Moto-inspired philosophy on the wall...

A wee museum with some interesting old bikes in it and the walls covered in posters including everything from The Great Escape to On Any Sunday and Easy Rider - it was a great stop!

A 1918 BSA!

Coming out of the restaurant I ran into three native women who were out for a ride on their Indian motorcycles.  One of the nice things about riding is that it tends to remove the social barriers that prevent us from talking to each other.  We struck up a conversation about our bikes and I asked them if the name bothered them and they shrugged, saying it was a historical brand and they liked how the company represented their culture, and they loved the bikes (all three were on variations of Indian Scouts).  We then had a good talk about why we enjoyed riding so much.  Being out in the world on a bike puts you in touch with the thermoclines you're passing through and we all dug that you can feel the air and smell the smells when out in the wind; it puts you in touch with Turtle Island.

A distance was starting to form in my mind from where I've been feeling stuck in the village we moved into that is rapidly being converted into an urban subdivision.  As I rode away from the Rooster with a full stomach and some perspective, the old bones of the earth started to appear in the form of the Canadian Shield, poking up between pines and lakes (if you could see past all the police parked on the side of the road).

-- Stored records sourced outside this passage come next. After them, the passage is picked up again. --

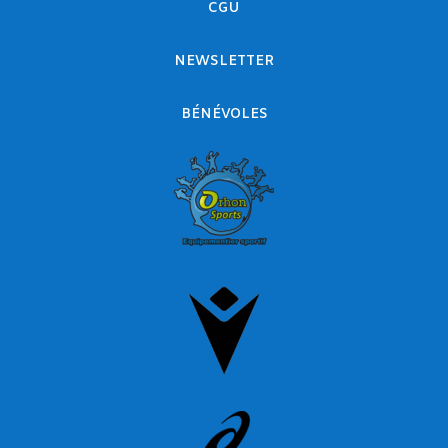
CGU
NEWSLETTER
BÉNÉVOLES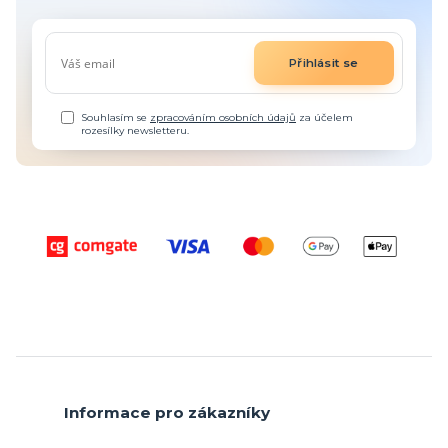
Přihlásit se
Souhlasím se
zpracováním osobních údajů
za účelem
rozesílky newsletteru.
Informace pro zákazníky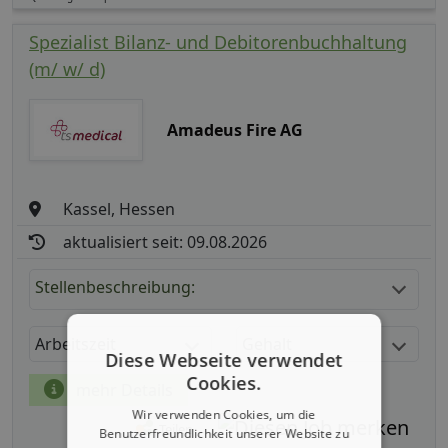
Spezialist Bilanz- und Debitorenbuchhaltung
(m/ w/ d)
Amadeus Fire AG
Kassel, Hessen
aktualisiert seit: 09.08.2026
Stellenbeschreibung:
Arbeitszeit
Gehalt
Diese Webseite verwendet
Cookies.
mehr Details
Wir verwenden Cookies, um die
Teilen
Benutzerfreundlichkeit unserer Website zu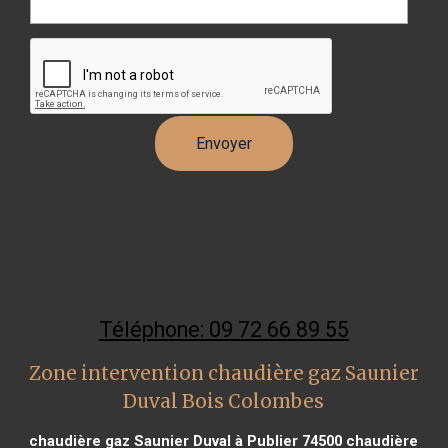
Téléphone: 09 72 66 89 55
Zone intervention chaudière gaz Saunier
Duval Bois Colombes
chaudière gaz Saunier Duval à Publier 74500
chaudière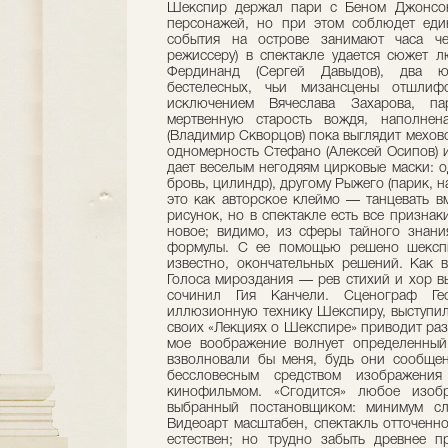
Шекспир держал пари с Беном Джонсон
персонажей, но при этом соблюдет един
события на острове занимают часа че
режиссеру) в спектакле удается сюжет л
Фердинанд (Сергей Давыдов), два юн
бестелесных, чьи мизансцены отшлиф
исключением Вячеслава Захарова, па
мертвенную старость вождя, наполнен
(Владимир Скворцов) пока выглядит мехов
одномерность Стефано (Алексей Осипов) и
дает веселым негодяям цирковые маски: 
бровь, цилиндр), другому Рыжего (парик, н
это как авторское клеймо — танцевать в
рисунок, но в спектакле есть все признак
новое; видимо, из сферы тайного знани
формулы. С ее помощью решено шекспи
известно, окончательных решений. Как в
Голоса мироздания — рев стихий и хор в
сочинил Гия Канчели. Сценограф Гео
иллюзионную технику Шекспиру, выступил
своих «Лекциях о Шекспире» приводит ра
мое воображение волнует определенный
взволновали бы меня, будь они сообщен
бессловесным средством изображе
кинофильмом. «Сгодится» любое изобр
выбранный постановщиком: минимум сл
Видеоарт масштабен, спектакль отточенно
естествен; но трудно забыть древнее п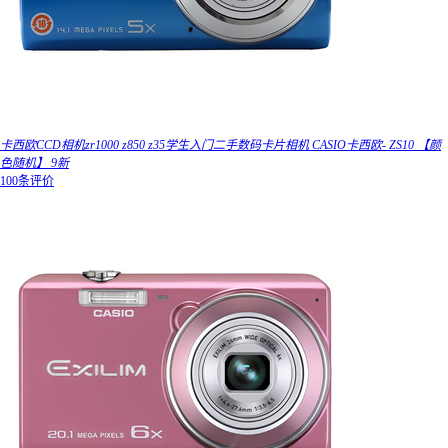
卡西欧CCD相机zr1000 z850 z35学生入门二手数码卡片相机 CASIO卡西欧- ZS10 【颜
色随机】 9新
100条评价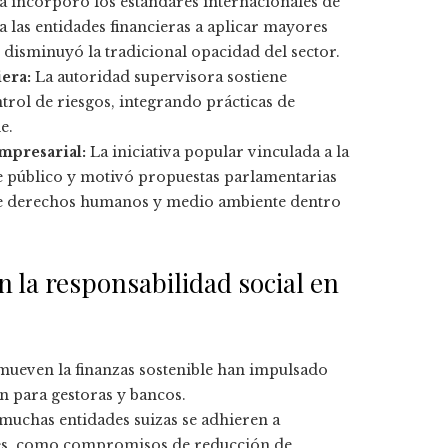
a incorporó los estándares internacionales de
 a las entidades financieras a aplicar mayores
 disminuyó la tradicional opacidad del sector.
era:
La autoridad supervisora sostiene
ntrol de riesgos, integrando prácticas de
e.
mpresarial:
La iniciativa popular vinculada a la
 público y motivó propuestas parlamentarias
a de derechos humanos y medio ambiente dentro
n la responsabilidad social en
ueven la finanzas sostenible han impulsado
n para gestoras y bancos.
muchas entidades suizas se adhieren a
ales, como compromisos de reducción de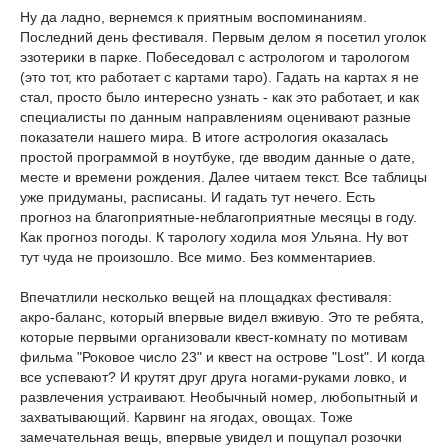
Ну да ладно, вернемся к приятным воспоминаниям.
Последний день фестиваля. Первым делом я посетил уголок
эзотерики в парке. Побеседовал с астрологом и тарологом
(это тот, кто работает с картами таро). Гадать на картах я не
стал, просто было интересно узнать - как это работает, и как
специалисты по данным направлениям оценивают разные
показатели нашего мира. В итоге астрология оказалась
простой программой в ноутбуке, где вводим данные о дате,
месте и времени рождения. Далее читаем текст. Все таблицы
уже придуманы, расписаны. И гадать тут нечего. Есть
прогноз на благоприятные-неблагоприятные месяцы в году.
Как прогноз погоды. К тарологу ходила моя Ульяна. Ну вот
тут чуда не произошло. Все мимо. Без комментариев.
Впечатлили несколько вещей на площадках фестиваля:
акро-баланс, который впервые видел вживую. Это те ребята,
которые первыми организовали квест-комнату по мотивам
фильма "Роковое число 23" и квест на острове "Lost". И когда
все успевают? И крутят друг друга ногами-руками ловко, и
развлечения устраивают. Необычный номер, любопытный и
захватывающий. Карвинг на ягодах, овощах. Тоже
замечательная вещь, впервые увидел и пощупал розочки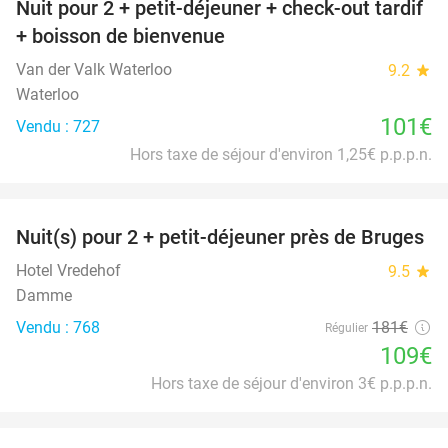
Nuit pour 2 + petit-déjeuner + check-out tardif
+ boisson de bienvenue
Van der Valk Waterloo
9.2
star
Waterloo
101€
Vendu : 727
Hors taxe de séjour d'environ 1,25€ p.p.p.n.
favorite_border
Nuit(s) pour 2 + petit-déjeuner près de Bruges
40%
Hotel Vredehof
9.5
star
Damme
Vendu : 768
181€
Régulier
109€
Hors taxe de séjour d'environ 3€ p.p.p.n.
favorite_border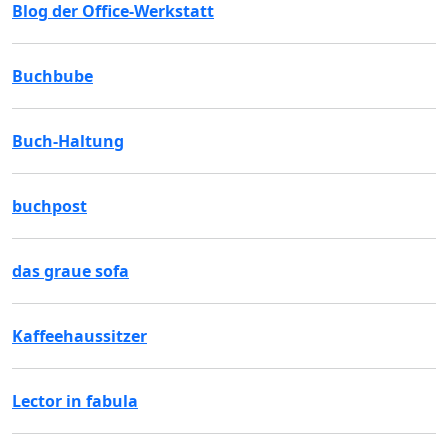
Blog der Office-Werkstatt
Buchbube
Buch-Haltung
buchpost
das graue sofa
Kaffeehaussitzer
Lector in fabula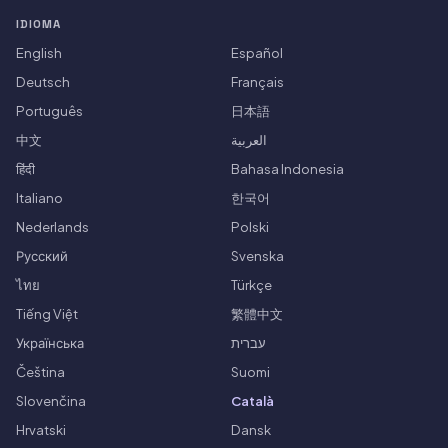
IDIOMA
English
Español
Deutsch
Français
Português
日本語
中文
العربية
हिंदी
Bahasa Indonesia
Italiano
한국어
Nederlands
Polski
Русский
Svenska
ไทย
Türkçe
Tiếng Việt
繁體中文
Українська
עברית
Čeština
Suomi
Slovenčina
Català
Hrvatski
Dansk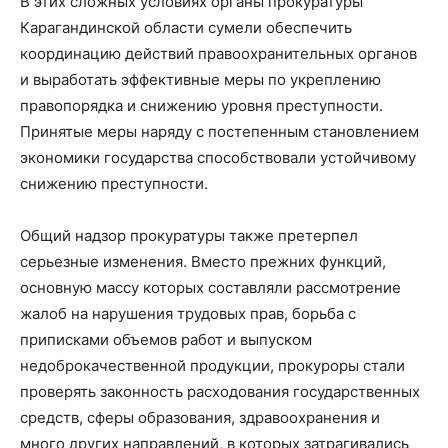
В этих сложных условиях органы прокуратуры
Карагандинской области сумели обеспечить
координацию действий правоохранительных органов
и выработать эффективные меры по укреплению
правопорядка и снижению уровня преступности.
Принятые меры наряду с постепенным становлением
экономики государства способствовали устойчивому
снижению преступности.
Общий надзор прокуратуры также претерпел
серьезные изменения. Вместо прежних функций,
основную массу которых составляли рассмотрение
жалоб на нарушения трудовых прав, борьба с
приписками объемов работ и выпуском
недоброкачественной продукции, прокуроры стали
проверять законность расходования государственных
средств, сферы образования, здравоохранения и
много других направлений, в которых затрагивались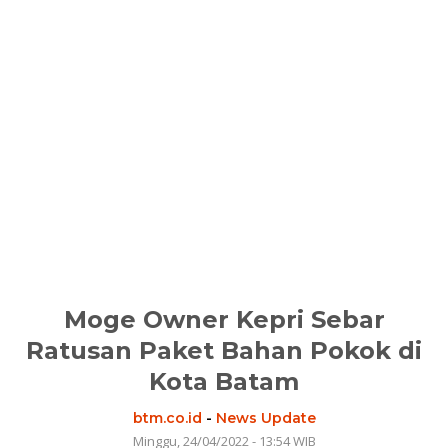
Moge Owner Kepri Sebar
Ratusan Paket Bahan Pokok di
Kota Batam
btm.co.id
-
News Update
Minggu, 24/04/2022 - 13:54 WIB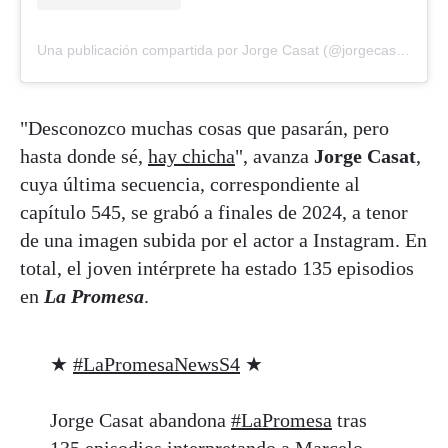
Una publicación compartida por Jorge Casat (@jorgecasat)
"Desconozco muchas cosas que pasarán, pero
hasta donde sé,
hay chicha
", avanza
Jorge Casat
,
cuya última secuencia, correspondiente al
capítulo 545, se grabó a finales de 2024, a tenor
de una imagen subida por el actor a Instagram. En
total, el joven intérprete ha estado 135 episodios
en
La Promesa
.
★
#LaPromesaNewsS4
★
Jorge Casat abandona
#LaPromesa
tras
135 episodios interpretando a Marcelo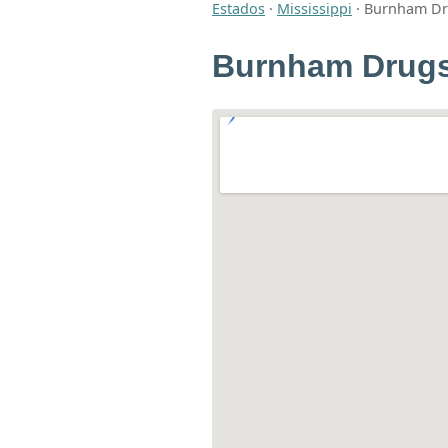
Estados
·
Mississippi
·
Burnham Dr
Burnham Drugs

I had the smartphone clamped on the handlebars and when it wasn't barking instructions at me it was flashing speed trap warnings.  I used to drive Highway 7 quite often when I lived in Ottawa and the lakes, woods and stony Shield were always my favourite parts of the drive.  Fast food restaurants now litter the route and the prettiness is being chased away by an influx of people.  Those chain restaurants have done a good job of chasing small town diners out of business as well.  One of the magical things about urban expansion is that everywhere starts to look the same after a while.

Traffic was light and I made the occasional pass, but between the police blitz and volume of traffic, Highway 7 isn't the picturesque alternative to the 401 that it once was.  I wasn't in a rush to get to Osgoode but I found the smartphone's manic attention getting behaviour exhausting and when I did occasionally see a place I might stop it I found myself pushing on to keep to with the schedule Google had decided for me.  I finally turned it off and found I could enjoy the scenery and the ride more without all that noise.

Six and a half hours in I stopped in Perth to hang the phone back up and guide me in to Osgoode.  I rode past a the only non-franchise local coffee shop I'd seen on the entire ride because it was neck deep in construction and the phone was barking alternatives at me all through town.  As the sun started to stretch out the shadows I made my way into Osgoode on back roads and finally to a friend's place I could stop at for the night.

The ride east was enlightening and it started a process that has me rethinking many of the habits I've fallen into because of where I live.  There is a manic oneupmanship that is a central tenet of Southern Ontario driving culture, and it's something that makes everyone who buys into it supremely unhappy and stressed.  Getting one car ahead, even if it's wasteful and potentially dangerous is everyone's goal.

From many miles away I was thinking back to where I live as I rode the final miles of this Friday across Ontario.  Construction noises start before 7am every day.  Sitting outside for a morning coffee has you surrounded by the stucato gun shots of nail guns in the new housing division next to us harmonizing with layers of beeping from various heavy equipment backing up again and again.  This morning that was eventually drowned out by our neighbour's professional lawn service getting their industrial grade (helicopter-loud) lawn mower out (at 7:30 in the morning) to trim their golf-course perfect lawn.  With that never ending noise, dust and with thousands of new people moving into the area, my quiet village is no longer either of those things.  Looking back on it from that great distance across the province I wondered if I'm holding on too tight to something that simply isn't there any more.